> _EXERCISE TASK_
Print verbatim the part of the communion thread that opens with the words containing "Well, that was" and closes with "from the priest.".

> _PASSAGE_
++++++++++
# Making communion in COI school



## Shawady (9 May 2011)

I know there have been similar threads recently about communions but I have a query and would be interested in other opinions.
My son started in a COI school this year. The school organises that catholic children stay behind one day a week in first class to prepare for their communion. He has been christened but we are not practising catholics and when the time came for communion I was not going to bother let him make it. I assumed as it was a COI school no one would be bothered either way. However, I have been told that because the school has a christian ethos, he will have to make it, as we have put down he is catholic.
I was just wondering what could the school do if we didn't want him to do it?


----------



## TarfHead (9 May 2011)

Shawady said:


> He has been christened but we are not practising catholics


 
Well, that was the start of it  !

As far as I am aware, children are welcome to be involved in the preparations for first Holy Communion, even if they will not be receiving the sacrament themselves. On the day, they get a blessing from the priest.

At that age, I believe it's important that the children are supported in being involved in what their class mates are doing, and not excluded. The school should be supportive of that too - I doubt it's the first time they've had this issue with parents.


----------



## DB74 (9 May 2011)

TarfHead said:


> At that age, I believe it's important that the children are supported in being involved in what their class mates are doing, and not excluded. The school should be supportive of that too - I doubt it's the first time they've had this issue with parents.



I presume that if it's a COI (Church of Ireland?) school then most of the classmates won't be making their Communion anyway.


----------



## ali (9 May 2011)

Shawady said:


> I know there have been similar threads recently about communions but I have a query and would be interested in other opinions.
> My son started in a COI school this year. The school organises that catholic children stay behind one day a week in first class to prepare for their communion. He has been christened but we are not practising catholics and when the time came for communion I was not going to bother let him make it. I assumed as it was a COI school no one would be bothered either way. However, I have been told that because the school has a christian ethos, he will have to make it, as we have put down he is catholic.
> I was just wondering what could the school do if we didn't want him to do it?


 
Personally I think that's an outrageous stance. The school should have no input into what (if any) religious instruction you choose for your child. At any rate a 'Christian ethos' is not undermined by a child not taking communion. It is a far more generalised ethos than Catholic and the C of I kids are not making communion. They are not considered old enough and responsible enough by their Church to make any formal commitment until the much later protestant age of confirmation. 

I would politely decline and simply say that you don't feel it necessary at this stage; presuming you do have a genuine objection. The child is not precluded from taking communion at a later date if you and he wish.


----------



## Scotsgirl (9 May 2011)
++++++++++
> _ENTRIES_
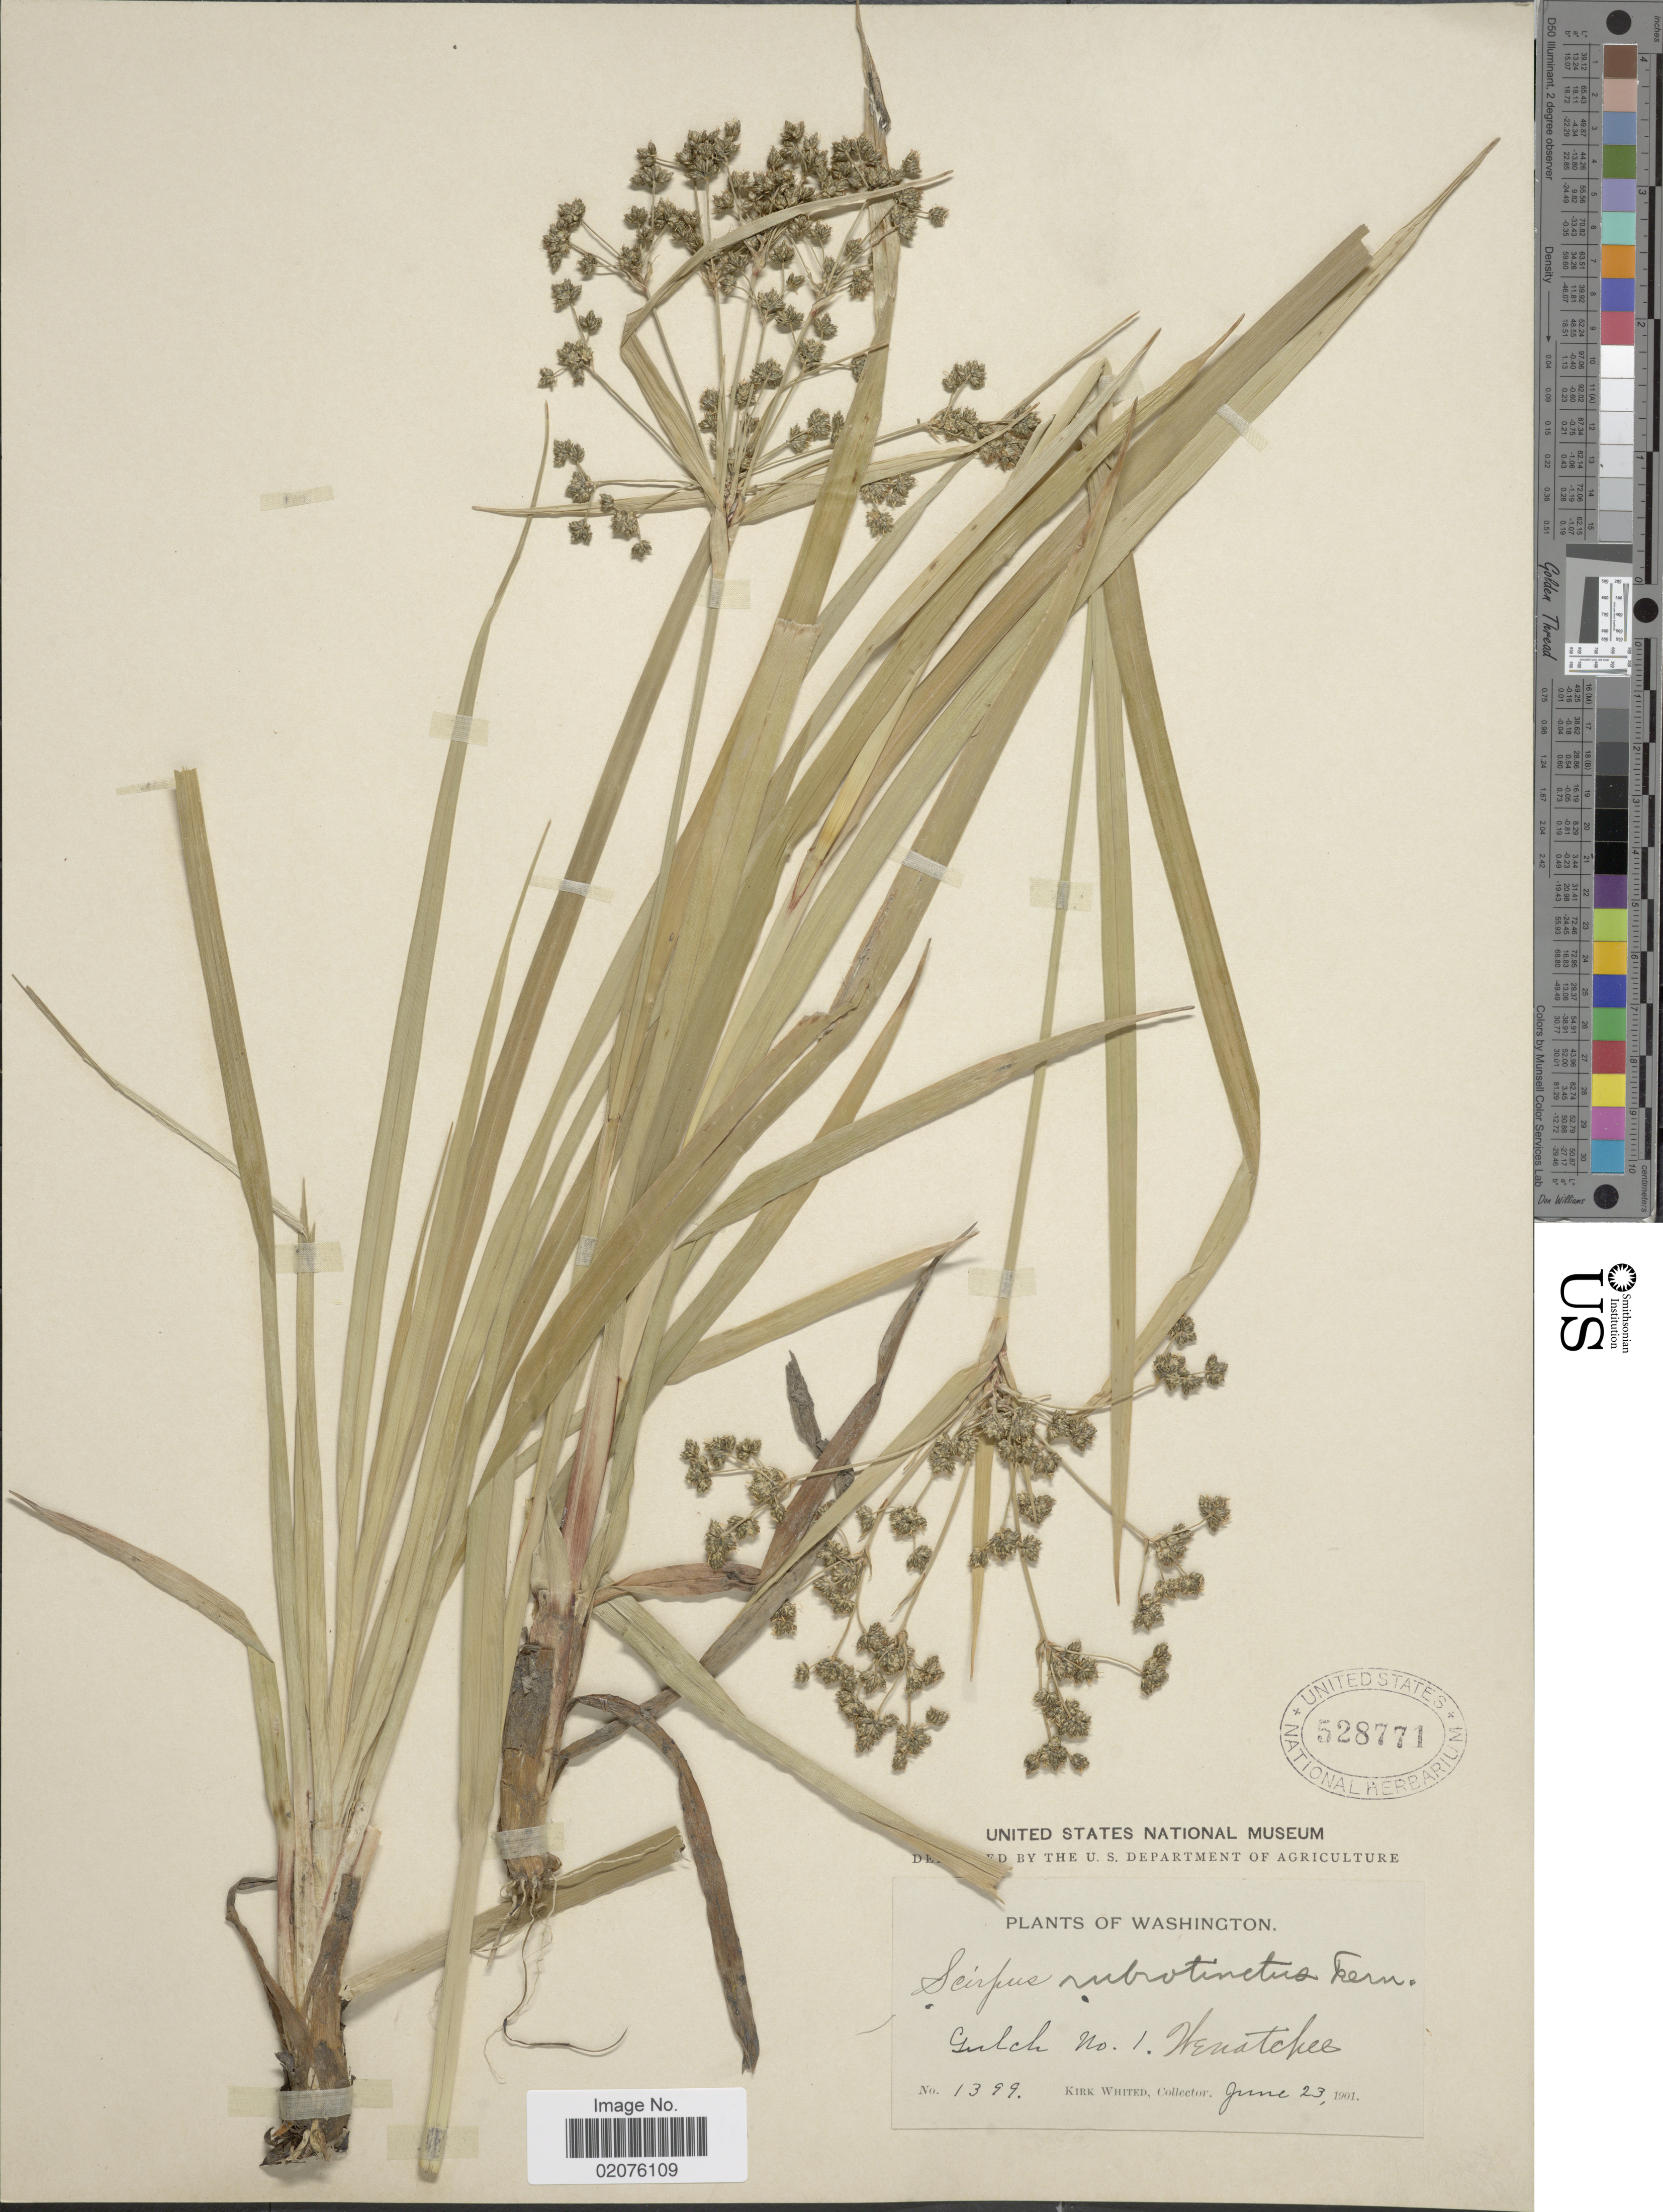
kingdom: Plantae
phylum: Tracheophyta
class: Liliopsida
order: Poales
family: Cyperaceae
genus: Scirpus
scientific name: Scirpus microcarpus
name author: J. Presl & C. Presl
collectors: K. Whited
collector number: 1399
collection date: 1901-06-23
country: United States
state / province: Washington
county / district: Chelan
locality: Gulch No. 1, Wenatchee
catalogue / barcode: US 528771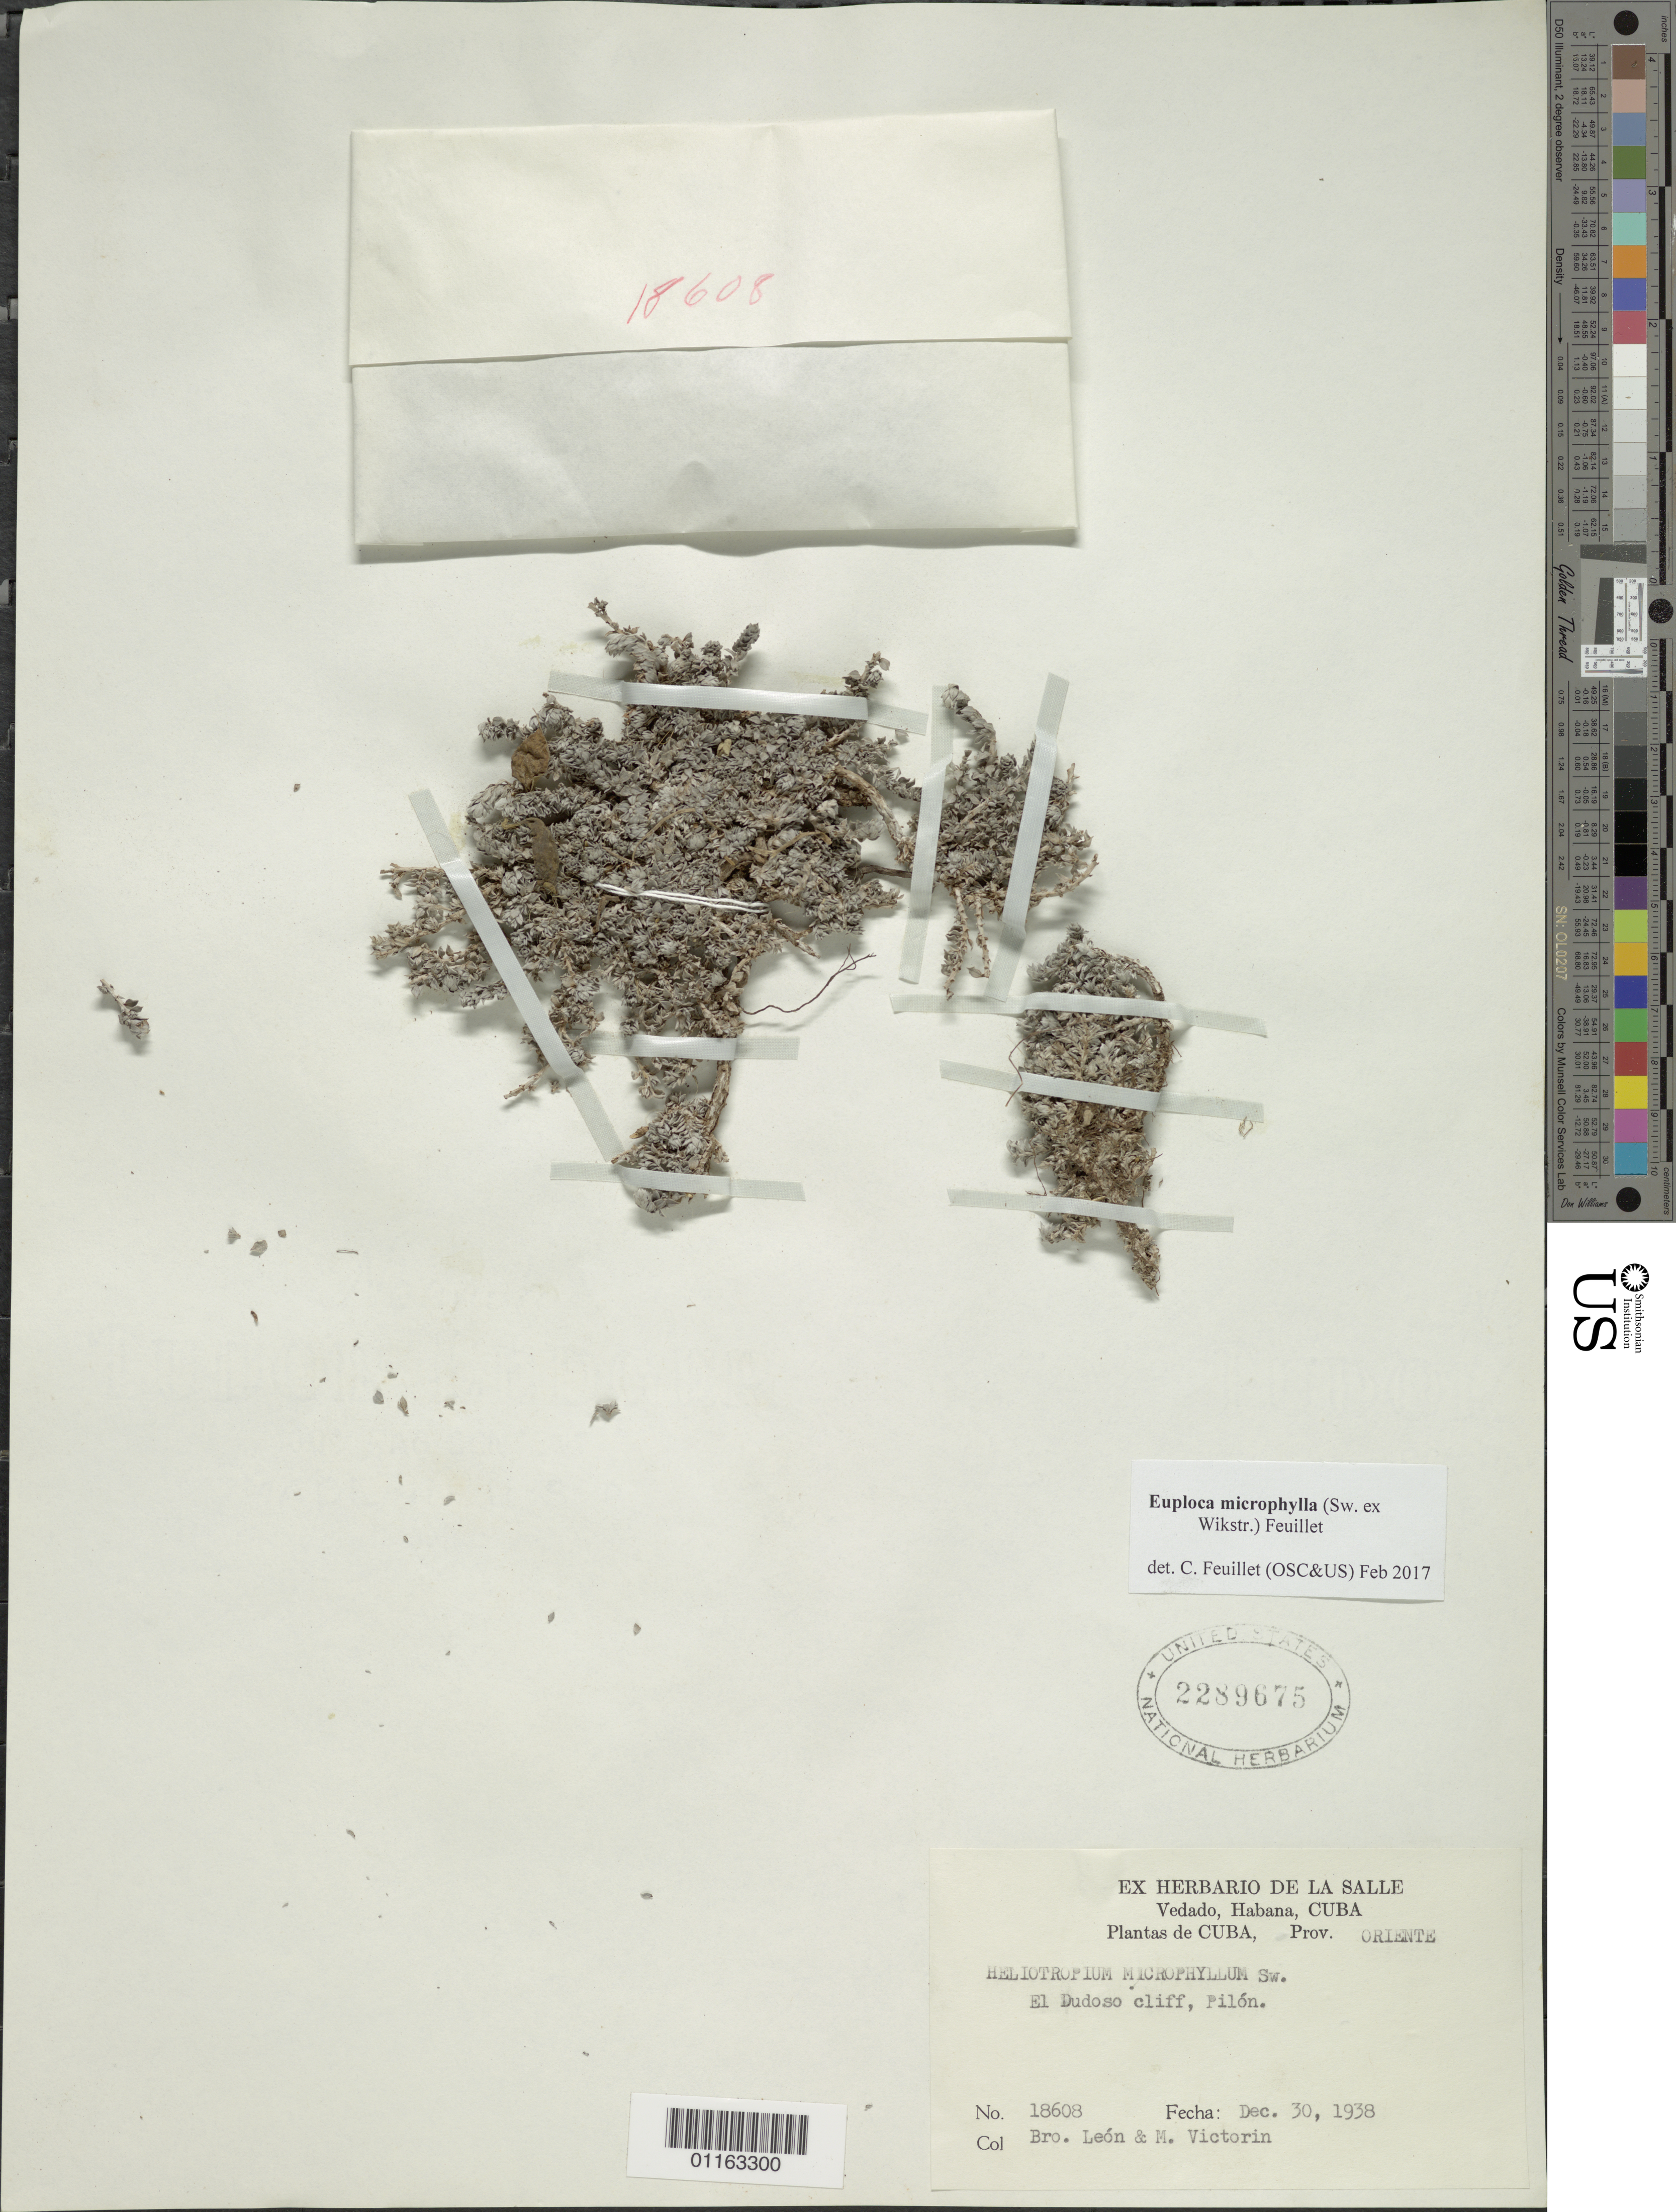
++++++++++
> _TASK SOLUTION_
Well, that was the start of it  !

As far as I am aware, children are welcome to be involved in the preparations for first Holy Communion, even if they will not be receiving the sacrament themselves. On the day, they get a blessing from the priest.